While the concealed carry bill easily passed the House 231-198 (with six Dems voting for it, and 14 Rs against), the Senate is another matter. For a change, the reciprocity bill is not by any stretch of the imagination a funding bill, so it's actually subject to a filibuster, and it's uncertain whether eight Democrats can be found to vote for it, although seven currently serving Dems did vote for a similar reciprocity bill in 2013. Chris Murphy of Connecticut said any bill that combined concealed carry reciprocity with a fix to the background check system would be "dead in the Senate [...] So this is just theater this week in the House. This isn’t lawmaking." Even second-ranking Republican John Cornyn told the Daily Caller last week that while he supported both bills (concealed carry and fixing the NICS), he wanted them kept separate: "Combining them, I think, is to risk doing nothing,” he said.

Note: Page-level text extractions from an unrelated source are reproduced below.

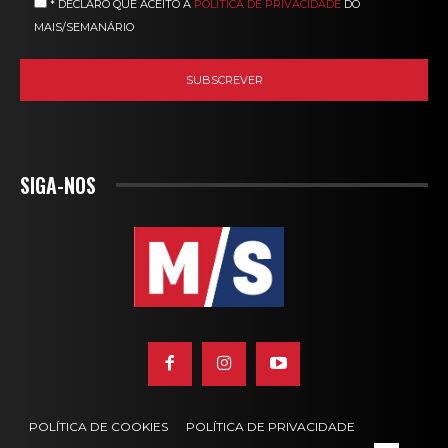
* DECLARO QUE ACEITO A
POLÍTICA DE PRIVACIDADE
DO
MAIS/SEMANÁRIO
SIGA-NOS
POLÍTICA DE COOKIES
POLÍTICA DE PRIVACIDADE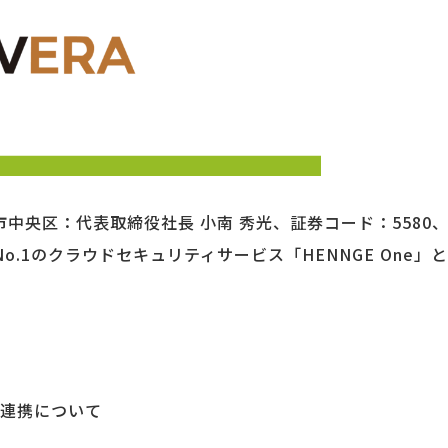
中央区：代表取締役社長 小南 秀光、証券コード：5580
No.1のクラウドセキュリティサービス「HENNGE One」
オン連携について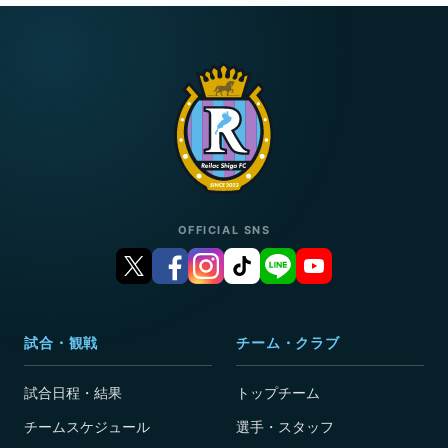
OFFICIAL SNS
試合・観戦
チーム・クラブ
試合日程・結果
トップチーム
チームスケジュール
選手・スタッフ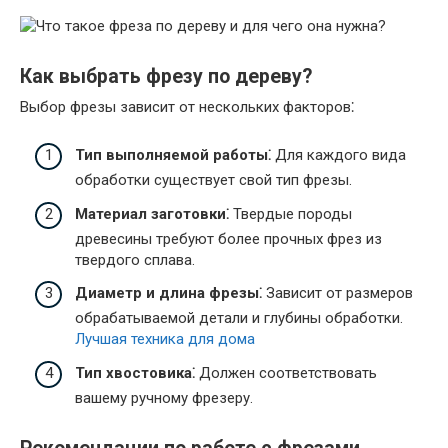
Как выбрать фрезу по дереву?
Выбор фрезы зависит от нескольких факторов⁚
Тип выполняемой работы⁚
Для каждого вида
обработки существует свой тип фрезы.
Материал заготовки⁚
Твердые породы
древесины требуют более прочных фрез из
твердого сплава.
Диаметр и длина фрезы⁚
Зависит от размеров
обрабатываемой детали и глубины обработки.
Лучшая техника для дома
Тип хвостовика⁚
Должен соответствовать
вашему ручному фрезеру.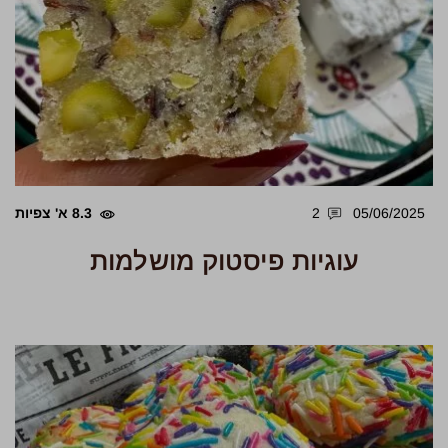
05/06/2025
2
8.3 א' צפיות
עוגיות פיסטוק מושלמות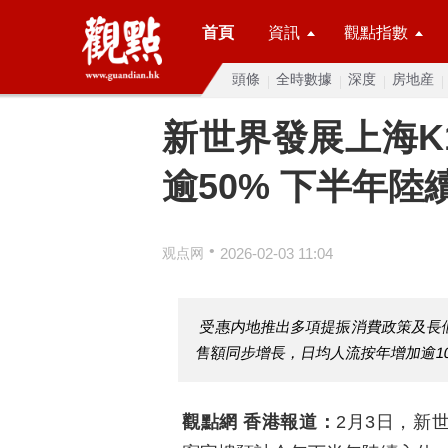
首頁
資訊
觀點指數
頭條
全時數據
深度
房地産
新世界發展上海K1
逾50% 下半年陸
•
观点网
2026-02-03 11:04
受惠内地推出多項提振消費政策及長假
售額同步增長，日均人流按年增加逾1
觀點網 香港報道：
2月3日，新世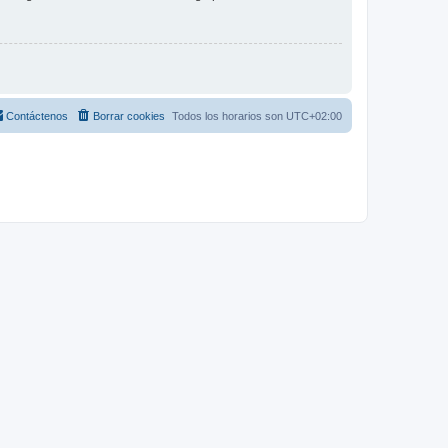
Contáctenos
Borrar cookies
Todos los horarios son
UTC+02:00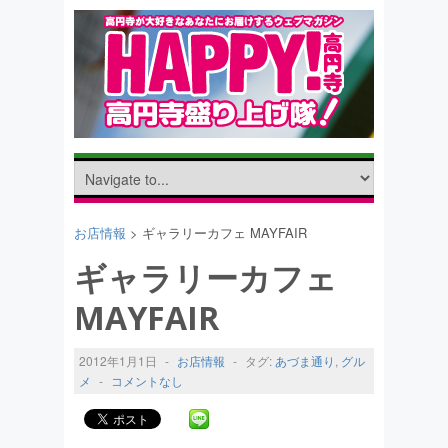
お店情報
> ギャラリーカフェ MAYFAIR
ギャラリーカフェ
MAYFAIR
2012年1月1日
-
お店情報
-
タグ:
あづま通り
,
グル
メ
-
コメントなし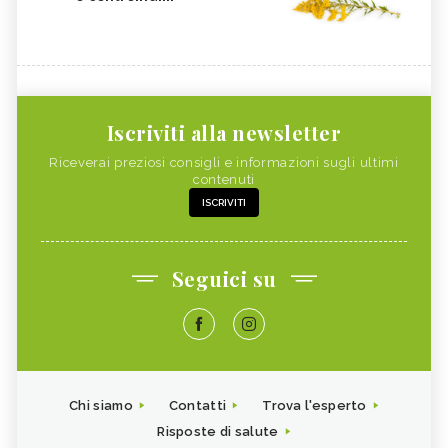
Iscriviti alla newsletter
Riceverai preziosi consigli e informazioni sugli ultimi
contenuti
ISCRIVITI
Seguici su
Chi siamo
Contatti
Trova l'esperto
Risposte di salute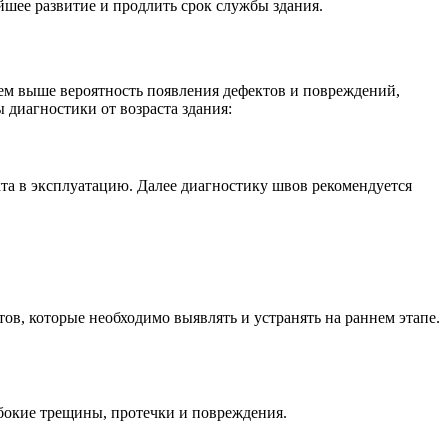
йшее развитие и продлить срок службы здания.
тем выше вероятность появления дефектов и повреждений,
диагностики от возраста здания:
кта в эксплуатацию. Далее диагностику швов рекомендуется
ов, которые необходимо выявлять и устранять на раннем этапе.
бокие трещины, протечки и повреждения.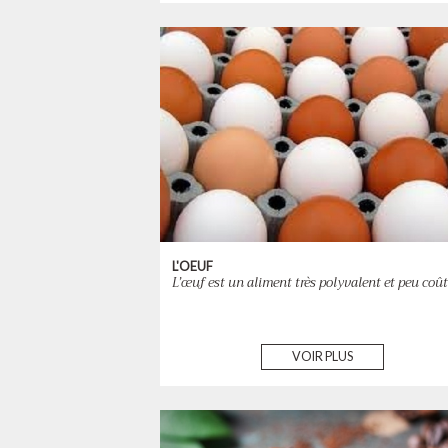
L'OEUF
L’œuf est un aliment très polyvalent et peu coû
VOIR PLUS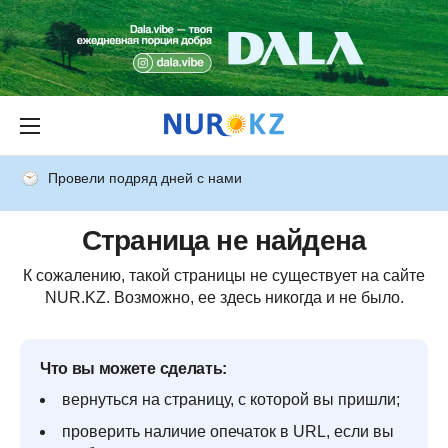
Провели подряд дней с нами
Страница не найдена
К сожалению, такой страницы не существует на сайте
NUR.KZ. Возможно, ее здесь никогда и не было.
Что вы можете сделать:
вернуться на страницу, с которой вы пришли;
проверить наличие опечаток в URL, если вы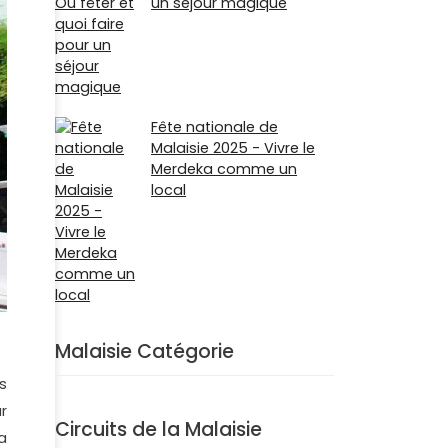
un séjour magique
Fête nationale de
Malaisie 2025 - Vivre le
Merdeka comme un
local
Malaisie Catégorie
s
r
Circuits de la Malaisie
a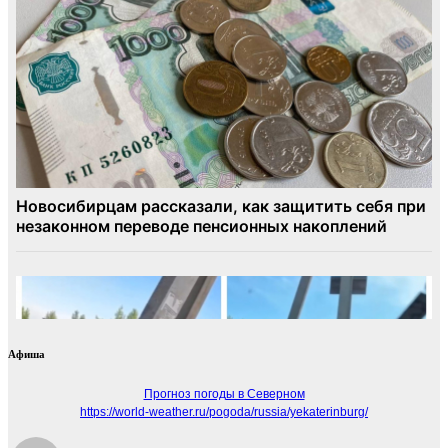
Афиша
Прогноз погоды в Северном
https://world-weather.ru/pogoda/russia/yekaterinburg/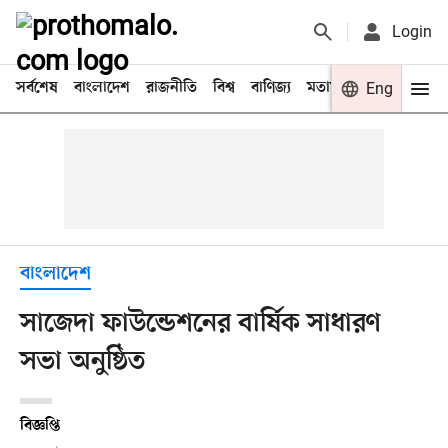
Login
সর্বশেষ
বাংলাদেশ
রাজনীতি
বিশ্ব
বাণিজ্য
মতামত
খেলা
Eng
বিনো
বাংলাদেশ
সাজেদা ফাউন্ডেশনের বার্ষিক সাধারণ
সভা অনুষ্ঠিত
বিজ্ঞপ্তি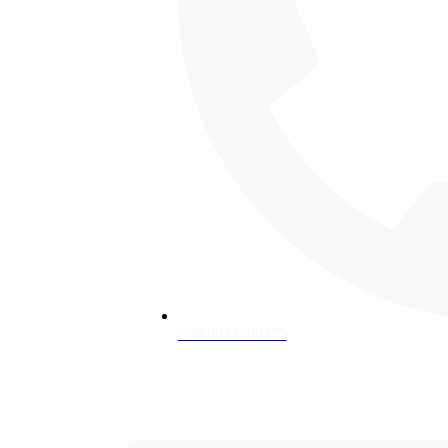
+39 0813598375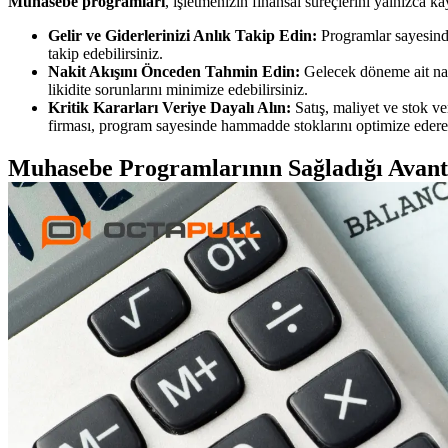
Muhasebe programları
, işletmenizin finansal süreçlerini yalnızca
Gelir ve Giderlerinizi Anlık Takip Edin:
Programlar sayesinde 
takip edebilirsiniz.
Nakit Akışını Önceden Tahmin Edin:
Gelecek döneme ait naki
likidite sorunlarını minimize edebilirsiniz.
Kritik Kararları Veriye Dayalı Alın:
Satış, maliyet ve stok ve
firması, program sayesinde hammadde stoklarını optimize ederek
Muhasebe Programlarının Sağladığı Avant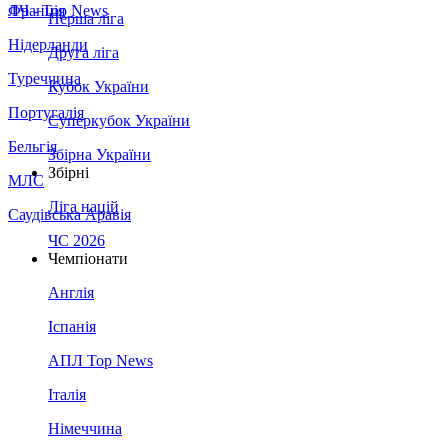
Франція
ЛЧ - Top News
Перша ліга
Нідерланди
Друга ліга
Туреччина
Кубок України
Португалія
Суперкубок України
Бельгія
Збірна України
Збірні
МЛС
Ліга націй
Саудівська Аравія
ЧС 2026
Чемпіонати
Англія
Іспанія
АПЛ Top News
Італія
Німеччина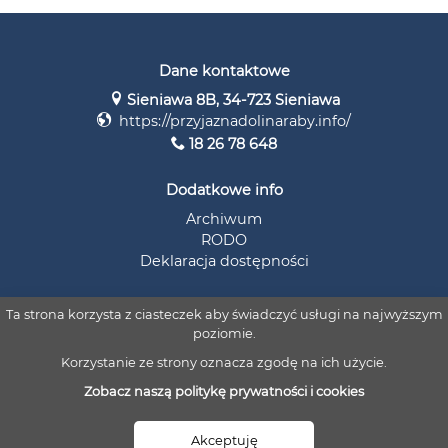
Dane kontaktowe
Sieniawa 8B, 34-723 Sieniawa
https://przyjaznadolinaraby.info/
18 26 78 648
Dodatkowe info
Archiwum
RODO
Deklaracja dostępności
Ta strona korzysta z ciasteczek aby świadczyć usługi na najwyższym
poziomie.
Korzystanie ze strony oznacza zgodę na ich użycie.
Zobacz naszą politykę prywatności i cookies
© 2026 Stowarzyszenie Przyjazna Dolina Raby i Czarnej Orawy
Akceptuję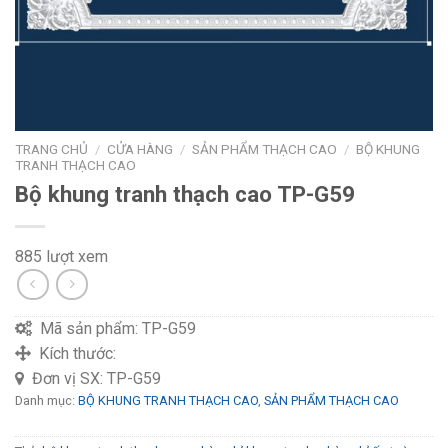
TRANG CHỦ
/
CỬA HÀNG
/
SẢN PHẨM THẠCH CAO
/
BỘ KHUNG
TRANH THẠCH CAO
Bộ khung tranh thạch cao TP-G59
885 lượt xem
Mã sản phẩm:
TP-G59
Kích thước:
Đơn vị SX:
TP-G59
Danh mục:
BỘ KHUNG TRANH THẠCH CAO
,
SẢN PHẨM THẠCH CAO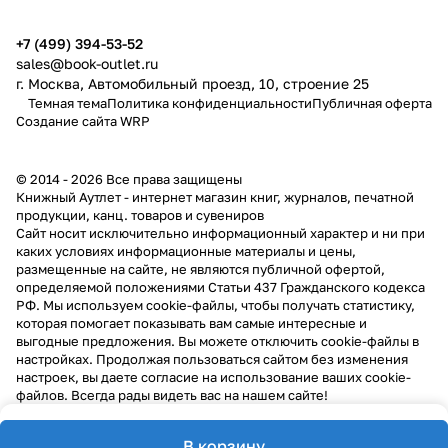
+7 (499) 394-53-52
sales@book-outlet.ru
г. Москва, Автомобильный проезд, 10, строение 25
Темная тема
Политика конфиденциальности
Публичная оферта
Создание сайта
WRP
© 2014 - 2026 Все права защищены
Книжный Аутлет - интернет магазин книг, журналов, печатной
продукции, канц. товаров и сувениров
Cайт носит исключительно информационный характер и ни при
каких условиях информационные материалы и цены,
размещенные на сайте, не являются публичной офертой,
определяемой положениями Статьи 437 Гражданского кодекса
РФ. Мы используем cookie-файлы, чтобы получать статистику,
которая помогает показывать вам самые интересные и
выгодные предложения. Вы можете отключить cookie-файлы в
настройках. Продолжая пользоваться сайтом без изменения
настроек, вы даете согласие на использование ваших cookie-
файлов. Всегда рады видеть вас на нашем сайте!
В корзину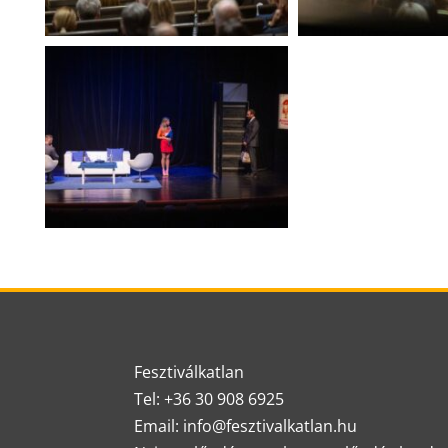
Fesztiválkatlan
Tel: +36 30 908 6925
Email: info@fesztivalkatlan.hu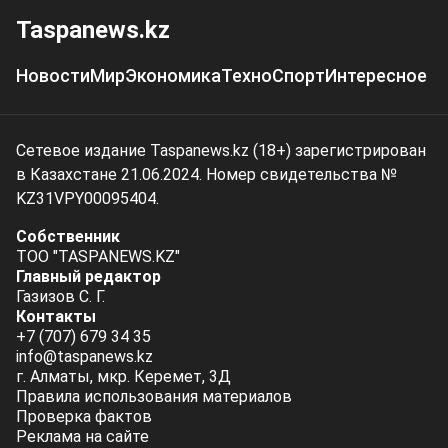
Taspanews.kz
Новости
Мир
Экономика
Техно
Спорт
Интересное
Сетевое издание Taspanews.kz (18+) зарегистрирован
в Казахстане 21.06.2024. Номер свидетельства №
KZ31VPY00095404.
Собственник
ТОО "TASPANEWS.KZ"
Главный редактор
Газизов С. Г.
Контакты
+7 (707) 679 34 35
info@taspanews.kz
г. Алматы, мкр. Керемет, 3Д
Правила использования материалов
Проверка фактов
Реклама на сайте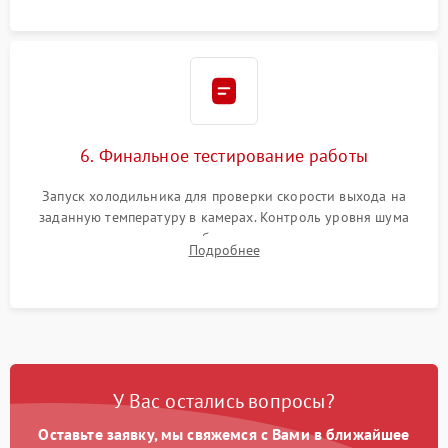
6. Финальное тестирование работы
Запуск холодильника для проверки скорости выхода на
заданную температуру в камерах. Контроль уровня шума
компрессора, отсутствия обмерзания стенок и корректного
Подробнее
срабатывания системы автоматической оттайки.
У Вас остались вопросы?
Оставьте заявку, мы свяжемся с Вами в ближайшее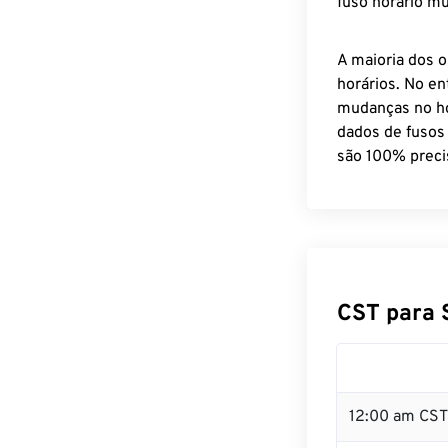
fuso horário mu
A maioria dos o
horários. No en
mudanças no ho
dados de fusos
são 100% preci
CST para 
12:00 am CST 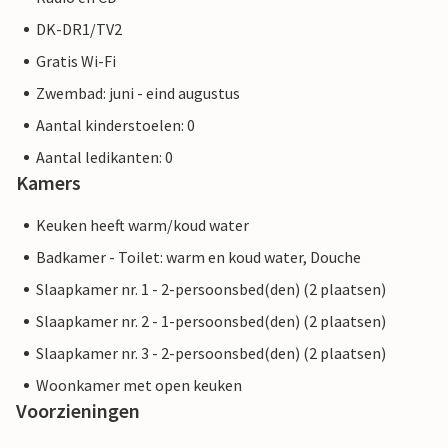
DK-DR1/TV2
Gratis Wi-Fi
Zwembad: juni - eind augustus
Aantal kinderstoelen: 0
Aantal ledikanten: 0
Kamers
Keuken heeft warm/koud water
Badkamer - Toilet: warm en koud water, Douche
Slaapkamer nr. 1 - 2-persoonsbed(den) (2 plaatsen)
Slaapkamer nr. 2 - 1-persoonsbed(den) (2 plaatsen)
Slaapkamer nr. 3 - 2-persoonsbed(den) (2 plaatsen)
Woonkamer met open keuken
Voorzieningen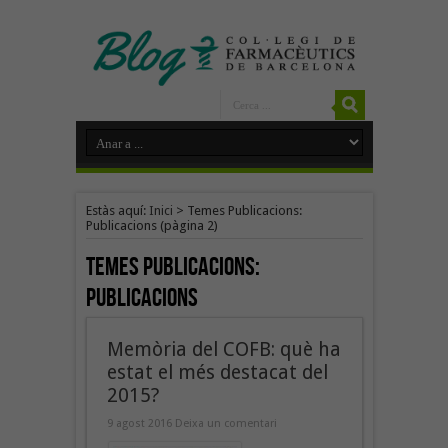
Estàs aquí:
Inici
>
Temes Publicacions:
Publicacions
(pàgina 2)
Temes Publicacions:
Publicacions
Memòria del COFB: què ha
estat el més destacat del
2015?
9 agost 2016
Deixa un comentari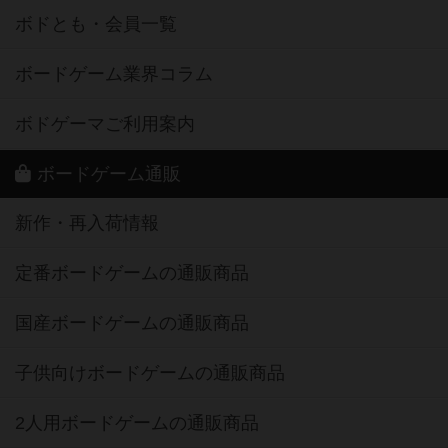
ボドとも・会員一覧
ボードゲーム業界コラム
ボドゲーマご利用案内
ボードゲーム通販
新作・再入荷情報
定番ボードゲームの通販商品
国産ボードゲームの通販商品
子供向けボードゲームの通販商品
2人用ボードゲームの通販商品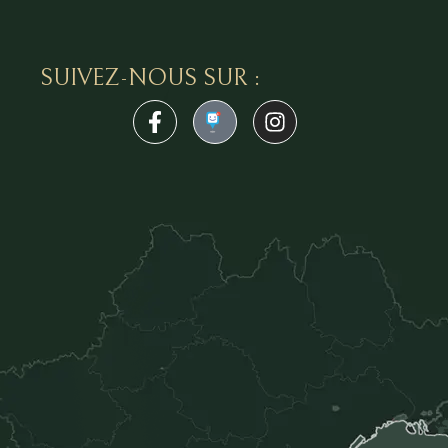
SUIVEZ-NOUS SUR :
1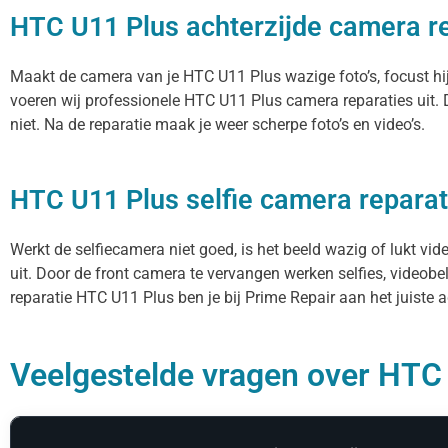
HTC U11 Plus achterzijde camera r
Maakt de camera van je HTC U11 Plus wazige foto’s, focust hij
voeren wij professionele HTC U11 Plus camera reparaties uit
niet. Na de reparatie maak je weer scherpe foto’s en video’s.
HTC U11 Plus selfie camera reparat
Werkt de selfiecamera niet goed, is het beeld wazig of lukt vi
uit. Door de front camera te vervangen werken selfies, videob
reparatie HTC U11 Plus ben je bij Prime Repair aan het juiste a
Veelgestelde vragen over HTC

Based on Senate performance this year, that almost certainly means the bills will be combined, and amendments repealing Obamacare and defunding ACORN will be added in.
To balance out the reciprocity measure, the District of Columbia's nonvoting member of Congress, Eleanor Holmes Norton, filed an amendment Monday to help rightwing legislators prove they really do trust responsible American gun owners. Her amendment would keep the reciprocity law from going into effect until Congress also removed restrictions on law-abiding Americans packing heat in the Capitol complex. After all, a gun isn't anything to be afraid of, and surely if someone showed up in the gallery with an AR-15 and started shooting, some hero lawmaker would pull their gun and send bullets in the other direction, thus saving the day after only a moderate body count.
It sounds like a pretty good "Gotcha" amendment, at least until you realize last year, Iowa congressman Steve King proposed allowing legislative aides to carry guns on Capitol grounds. He just didn't push his brilliant idea far enough. Sadly, Norton's perfectly reasonable amendment wasn't part of the final version of the House bill.
Correction: We originally had the name of the #2 Senate Republican as "John Conyers," because sometimes our brain thinks bad. Wonkette regrets the error.